Der Bürgermeister wies in dem Schreiben auch darauf hin, dass die Augustdorfer Einwohner durchschnittlich eines der niedrigsten verfügbaren Einkommen pro Kopf in ganz NRW verzeichnet. Wenn nun Defizite, die auf stetig steigenden Soziallasten beruhen, dadurch kompensiert werden sollen, dass einkommensschwache Personen mehr Steuern zahlen (Grundsteuer B), dann sei das die Umkehrung des Sozialstaatsprinzips. Außerdem erläuterte Dr. Wulf, dass Augustdorf die vom Altersdurchschnitt her jüngste und die kinderreichste Kommune in NRW ist. Familienexperten betonten immer wieder, dass gerade kinderreiche Familien dringend eine Entlastung benötigen. Kinderreiche Familien leiden überproportional unter verbrauchsabhängigen Kostensteigerungen wie z.B. der Erhöhung der Mehrwertsteuer oder den steigenden Abgaben auf Energie. Eine Erhöhung der Grundsteuer B oder von anderen Gebühren wäre nicht nur allgemein sozialpolitisch, sondern auch vom familienpolitischen äußerst kontraproduktiv. Schließlich wies Dr. Wulf auf den im Koalitionsvertrag formulierten Grundsatz allen politischen Handelns der Koalitionspartner hin, der lautet: „Wer bestellt, bezahlt.“

Auf den ersten Brief erhielt der Dr. Wulf keine Antwort. Daher schrieb er am 04.09.2018 erneut an die Bundeskanzlerin und bat insbesondere um eine angemessene Finanzierung für abgelehnte, aber geduldete Asylbewerber. Die Kosten für diese wachsende Personengruppe tragen derzeit die Kommunen ab dem vierten Monat nach Ablehnung des Asylantrags. Der Bürgermeister bezog sich in dem zweiten Brief auf Presseberichte , nach denen der Bund eine Rücklage von 24 Mrd.
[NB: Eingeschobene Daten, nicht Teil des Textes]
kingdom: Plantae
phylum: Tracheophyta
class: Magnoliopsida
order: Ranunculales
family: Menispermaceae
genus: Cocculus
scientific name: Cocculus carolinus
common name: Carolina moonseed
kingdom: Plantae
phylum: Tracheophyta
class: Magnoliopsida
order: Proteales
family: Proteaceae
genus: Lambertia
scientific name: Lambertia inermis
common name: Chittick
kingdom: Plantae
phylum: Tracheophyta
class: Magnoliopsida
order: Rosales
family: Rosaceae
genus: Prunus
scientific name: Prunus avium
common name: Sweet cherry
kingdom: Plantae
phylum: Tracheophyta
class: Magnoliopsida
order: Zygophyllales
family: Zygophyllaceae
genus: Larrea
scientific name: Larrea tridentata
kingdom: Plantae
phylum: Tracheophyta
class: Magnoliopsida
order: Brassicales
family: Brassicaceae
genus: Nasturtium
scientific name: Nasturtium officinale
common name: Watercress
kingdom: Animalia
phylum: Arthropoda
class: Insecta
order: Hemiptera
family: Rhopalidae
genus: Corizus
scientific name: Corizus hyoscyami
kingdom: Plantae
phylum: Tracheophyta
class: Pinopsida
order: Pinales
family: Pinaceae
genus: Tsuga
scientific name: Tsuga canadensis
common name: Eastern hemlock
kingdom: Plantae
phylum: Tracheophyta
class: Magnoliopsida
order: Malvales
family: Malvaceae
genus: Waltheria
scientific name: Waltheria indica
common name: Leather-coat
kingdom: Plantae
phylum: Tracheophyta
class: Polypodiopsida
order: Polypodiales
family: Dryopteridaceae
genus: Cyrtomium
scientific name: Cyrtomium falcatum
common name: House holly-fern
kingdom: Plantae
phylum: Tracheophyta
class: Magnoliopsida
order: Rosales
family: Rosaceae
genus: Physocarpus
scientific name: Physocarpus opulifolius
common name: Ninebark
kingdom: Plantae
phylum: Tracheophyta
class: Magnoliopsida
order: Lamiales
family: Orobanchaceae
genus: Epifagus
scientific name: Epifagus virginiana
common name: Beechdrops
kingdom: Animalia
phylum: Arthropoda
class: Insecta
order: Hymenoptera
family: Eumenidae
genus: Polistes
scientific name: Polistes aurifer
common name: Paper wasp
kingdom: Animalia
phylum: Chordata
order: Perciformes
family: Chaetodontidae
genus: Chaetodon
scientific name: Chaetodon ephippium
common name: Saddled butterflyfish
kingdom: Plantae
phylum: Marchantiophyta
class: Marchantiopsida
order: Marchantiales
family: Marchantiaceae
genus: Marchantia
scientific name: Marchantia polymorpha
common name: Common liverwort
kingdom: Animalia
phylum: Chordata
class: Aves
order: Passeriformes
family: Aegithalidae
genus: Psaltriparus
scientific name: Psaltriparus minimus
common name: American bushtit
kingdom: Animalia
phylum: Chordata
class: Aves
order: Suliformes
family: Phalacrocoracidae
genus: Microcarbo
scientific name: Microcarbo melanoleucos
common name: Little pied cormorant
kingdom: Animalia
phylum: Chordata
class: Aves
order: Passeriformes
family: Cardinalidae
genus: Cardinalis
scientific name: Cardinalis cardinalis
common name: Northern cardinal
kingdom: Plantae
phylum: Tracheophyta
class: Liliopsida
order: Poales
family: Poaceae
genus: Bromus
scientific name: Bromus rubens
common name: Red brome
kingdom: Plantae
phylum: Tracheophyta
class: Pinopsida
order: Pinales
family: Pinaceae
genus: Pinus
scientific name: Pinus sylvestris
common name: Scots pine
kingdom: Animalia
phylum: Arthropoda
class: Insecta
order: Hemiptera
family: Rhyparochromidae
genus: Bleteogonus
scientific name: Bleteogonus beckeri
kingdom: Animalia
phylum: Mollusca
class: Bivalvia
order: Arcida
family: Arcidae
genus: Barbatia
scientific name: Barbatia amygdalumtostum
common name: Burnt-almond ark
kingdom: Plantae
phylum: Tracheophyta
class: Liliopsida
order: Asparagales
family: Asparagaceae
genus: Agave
Euro für die Bewältigung der Flüchtlingskrise zurückgelegt und in der ersten Hälfte des laufenden  Jahres einen Überschuss von 19,5 Mio. Euro erzielt habe. Gleichzeitig  erwartet die Gemeinde Augustdorf einen Fehlbetrag von mindestens 1,55 Mio. Euro, der zum Teil auch auf erheblichen Steigerungen bei dem Fehlbetrag des Produkts ‚Leistungen für Asylbewerber‘ beruhe.

Auf diesen Brief gab es dann eine Antwort aus dem Bundeskanzleramt. Darin führt ein Referatsleiter aus, was die Bundesregierung getan hat, um Land und Kommunen zu entlasten. Weiterhin wird drauf verwiesen, dass die Länder gefordert sind, die Finanzausstattung ihrer Kommunen aufgabengerecht auszugestalten. Vor diesem Hintergrund empfiehlt das Bundeskanzleramt, dass Augustdorf sich an den Kreis Lippe bzw. an das Land NRW wendet.